Could have been better if the authors focuses on architectural concerns only
Unlike other books on Hadoop, Hadoop Application Architecture try to provide the high level view architects need to make decisions about which tools to use to satisfy the “-ibilities”. The idea of the book is excellent and the authors are uniquely qualified to the task, helping clients and partners to integrate Hadoop in their ecosystem. The results is an interesting book but I was expecting more.

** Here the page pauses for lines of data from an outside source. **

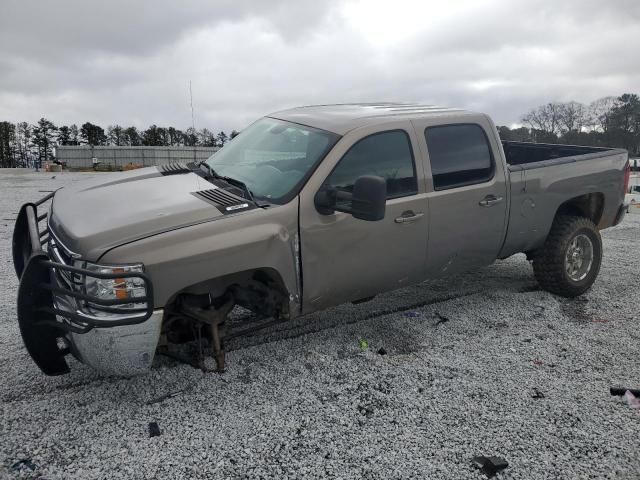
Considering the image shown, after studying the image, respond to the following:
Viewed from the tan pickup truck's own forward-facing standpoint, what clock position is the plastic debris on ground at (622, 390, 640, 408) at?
The plastic debris on ground is roughly at 8 o'clock from the tan pickup truck.

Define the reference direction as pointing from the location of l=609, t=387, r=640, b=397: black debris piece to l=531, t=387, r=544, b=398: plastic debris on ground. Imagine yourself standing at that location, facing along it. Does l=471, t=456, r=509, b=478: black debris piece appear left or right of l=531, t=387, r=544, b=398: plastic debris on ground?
left

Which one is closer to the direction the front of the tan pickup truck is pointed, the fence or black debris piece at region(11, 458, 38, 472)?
the black debris piece

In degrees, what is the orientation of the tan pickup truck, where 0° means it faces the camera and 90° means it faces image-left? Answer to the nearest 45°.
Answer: approximately 45°

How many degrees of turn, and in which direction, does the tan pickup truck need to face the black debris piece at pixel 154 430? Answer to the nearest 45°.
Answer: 0° — it already faces it

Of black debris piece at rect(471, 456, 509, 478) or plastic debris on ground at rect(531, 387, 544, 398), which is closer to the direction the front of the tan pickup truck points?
the black debris piece

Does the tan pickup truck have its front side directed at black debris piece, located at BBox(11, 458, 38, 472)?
yes

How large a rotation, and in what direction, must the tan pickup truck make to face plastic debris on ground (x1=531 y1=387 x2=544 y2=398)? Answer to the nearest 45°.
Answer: approximately 135° to its left

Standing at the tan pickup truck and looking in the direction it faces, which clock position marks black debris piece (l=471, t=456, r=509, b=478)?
The black debris piece is roughly at 9 o'clock from the tan pickup truck.

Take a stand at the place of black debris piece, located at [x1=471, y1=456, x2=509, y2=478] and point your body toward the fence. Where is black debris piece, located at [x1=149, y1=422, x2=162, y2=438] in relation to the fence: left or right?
left

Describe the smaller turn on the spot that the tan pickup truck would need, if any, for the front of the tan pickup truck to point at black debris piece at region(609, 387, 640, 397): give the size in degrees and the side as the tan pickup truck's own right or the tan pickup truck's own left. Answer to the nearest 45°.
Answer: approximately 135° to the tan pickup truck's own left
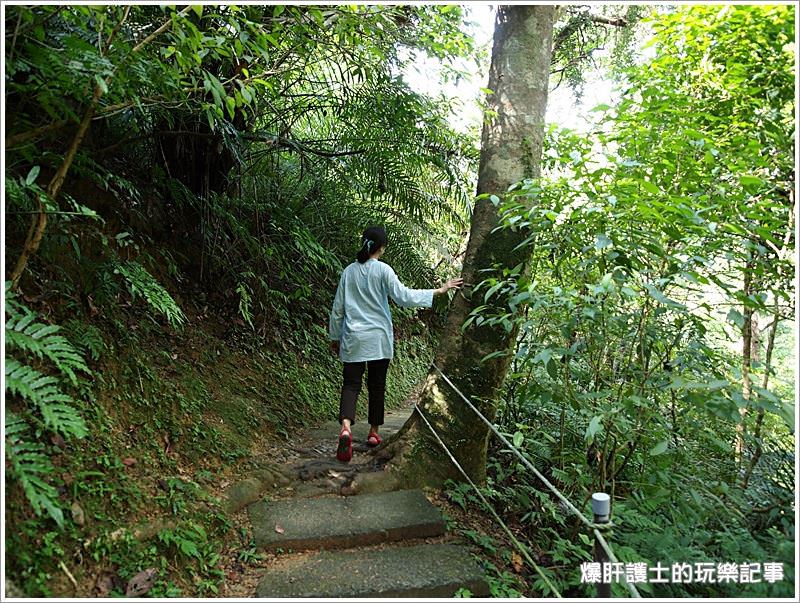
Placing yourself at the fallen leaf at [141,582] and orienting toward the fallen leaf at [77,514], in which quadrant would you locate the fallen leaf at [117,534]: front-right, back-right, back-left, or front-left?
front-right

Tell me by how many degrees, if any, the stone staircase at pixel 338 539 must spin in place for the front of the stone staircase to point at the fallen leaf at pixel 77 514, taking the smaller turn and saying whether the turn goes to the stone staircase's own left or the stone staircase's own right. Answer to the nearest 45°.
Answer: approximately 45° to the stone staircase's own right

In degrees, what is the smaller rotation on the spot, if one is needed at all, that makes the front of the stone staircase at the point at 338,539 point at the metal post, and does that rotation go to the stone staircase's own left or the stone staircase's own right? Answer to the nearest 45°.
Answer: approximately 45° to the stone staircase's own left

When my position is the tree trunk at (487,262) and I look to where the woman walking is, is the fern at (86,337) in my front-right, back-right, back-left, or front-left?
front-left

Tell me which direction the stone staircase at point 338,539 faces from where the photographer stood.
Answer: facing the viewer

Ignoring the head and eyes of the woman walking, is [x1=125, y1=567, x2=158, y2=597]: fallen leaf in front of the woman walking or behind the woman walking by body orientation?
behind

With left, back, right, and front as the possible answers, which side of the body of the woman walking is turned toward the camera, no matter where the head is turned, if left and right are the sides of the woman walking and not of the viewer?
back

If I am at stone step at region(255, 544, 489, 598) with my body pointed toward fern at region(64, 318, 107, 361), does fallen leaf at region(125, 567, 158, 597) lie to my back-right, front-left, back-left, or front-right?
front-left
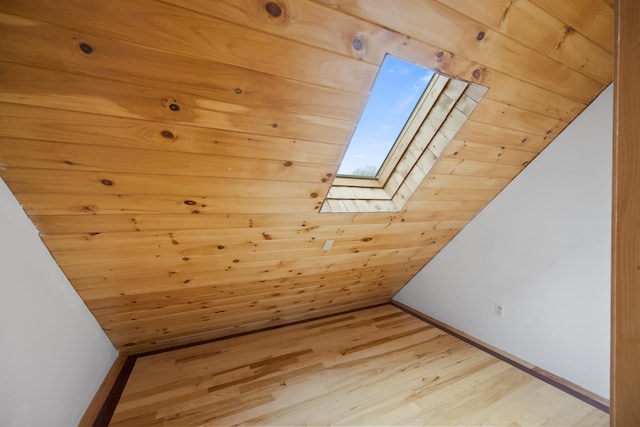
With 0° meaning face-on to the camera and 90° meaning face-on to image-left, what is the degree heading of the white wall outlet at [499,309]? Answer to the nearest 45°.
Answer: approximately 45°

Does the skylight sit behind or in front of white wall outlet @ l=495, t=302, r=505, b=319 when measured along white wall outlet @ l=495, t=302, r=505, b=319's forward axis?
in front
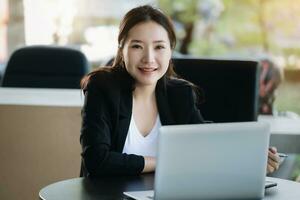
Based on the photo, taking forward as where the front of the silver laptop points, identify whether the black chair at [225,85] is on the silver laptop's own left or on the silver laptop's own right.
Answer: on the silver laptop's own right

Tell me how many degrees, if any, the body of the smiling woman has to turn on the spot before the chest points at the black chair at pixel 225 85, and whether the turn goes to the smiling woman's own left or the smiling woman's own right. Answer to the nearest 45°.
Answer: approximately 135° to the smiling woman's own left

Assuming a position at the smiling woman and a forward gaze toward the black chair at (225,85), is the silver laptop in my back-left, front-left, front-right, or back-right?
back-right

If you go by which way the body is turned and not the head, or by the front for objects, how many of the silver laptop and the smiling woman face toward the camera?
1

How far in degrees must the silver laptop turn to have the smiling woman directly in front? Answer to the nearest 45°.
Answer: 0° — it already faces them

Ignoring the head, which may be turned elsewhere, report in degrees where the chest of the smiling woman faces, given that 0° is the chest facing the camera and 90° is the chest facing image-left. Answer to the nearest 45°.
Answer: approximately 0°

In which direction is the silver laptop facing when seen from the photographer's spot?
facing away from the viewer and to the left of the viewer
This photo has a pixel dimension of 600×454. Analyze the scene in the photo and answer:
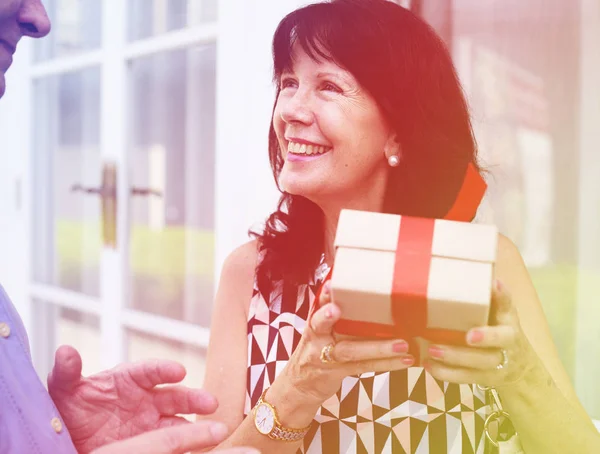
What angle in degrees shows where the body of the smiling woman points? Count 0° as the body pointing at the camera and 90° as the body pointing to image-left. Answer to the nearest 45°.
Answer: approximately 45°

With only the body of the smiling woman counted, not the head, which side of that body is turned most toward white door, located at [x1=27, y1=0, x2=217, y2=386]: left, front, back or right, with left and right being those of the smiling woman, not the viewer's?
right

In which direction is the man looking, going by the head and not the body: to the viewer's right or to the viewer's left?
to the viewer's right
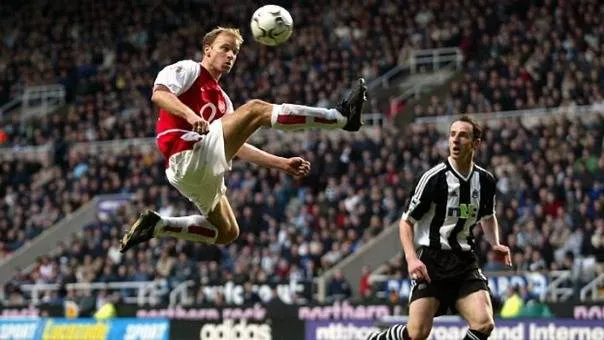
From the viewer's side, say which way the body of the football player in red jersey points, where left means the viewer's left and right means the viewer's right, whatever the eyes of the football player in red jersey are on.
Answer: facing the viewer and to the right of the viewer

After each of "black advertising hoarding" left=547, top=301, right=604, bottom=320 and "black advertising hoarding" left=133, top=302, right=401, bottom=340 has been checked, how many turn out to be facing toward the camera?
2

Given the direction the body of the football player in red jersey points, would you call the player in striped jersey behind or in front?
in front

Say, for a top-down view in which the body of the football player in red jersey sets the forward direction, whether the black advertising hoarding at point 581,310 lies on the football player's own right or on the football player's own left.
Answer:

As the book progresses, the authors fall in simple framework introductions and the main subject of the book (architecture) is left aside. For example, instead of basic examples on Oozie (how to create a linear flow, how to set the timezone), I would have preferred that the authors discussed the limitations of the tool. Moreover, the content is not homogeneous. Some chapters contain too much code, while others not enough, and some covers advanced topics while others just introduce their subject like a “Getting Started” guide. It is unfortunate because technical details does not help to have a high level view of the subject. I think the book would have been better if the authors would have resist the temptation to put technical details easily found elsewhere and have developed the case studies and the comparison of different solutions instead. Note that the subject of Machine Learning is completely absent.
In definitive, Hadoop Application Architecture provides just enough information to make an informed choice about the tools covered in the book but as the Hadoop ecosystem is evolving at a fast pace, the book will soon become outdated (if it’s not already the case). Whether you’re designing a new Hadoop application, or planning to integrate Hadoop into your existing data infrastructure, I recommend you this book after reading the classic Hadoop: The Definitive Guide even if many of your questions will be left unanswered at the end of this book.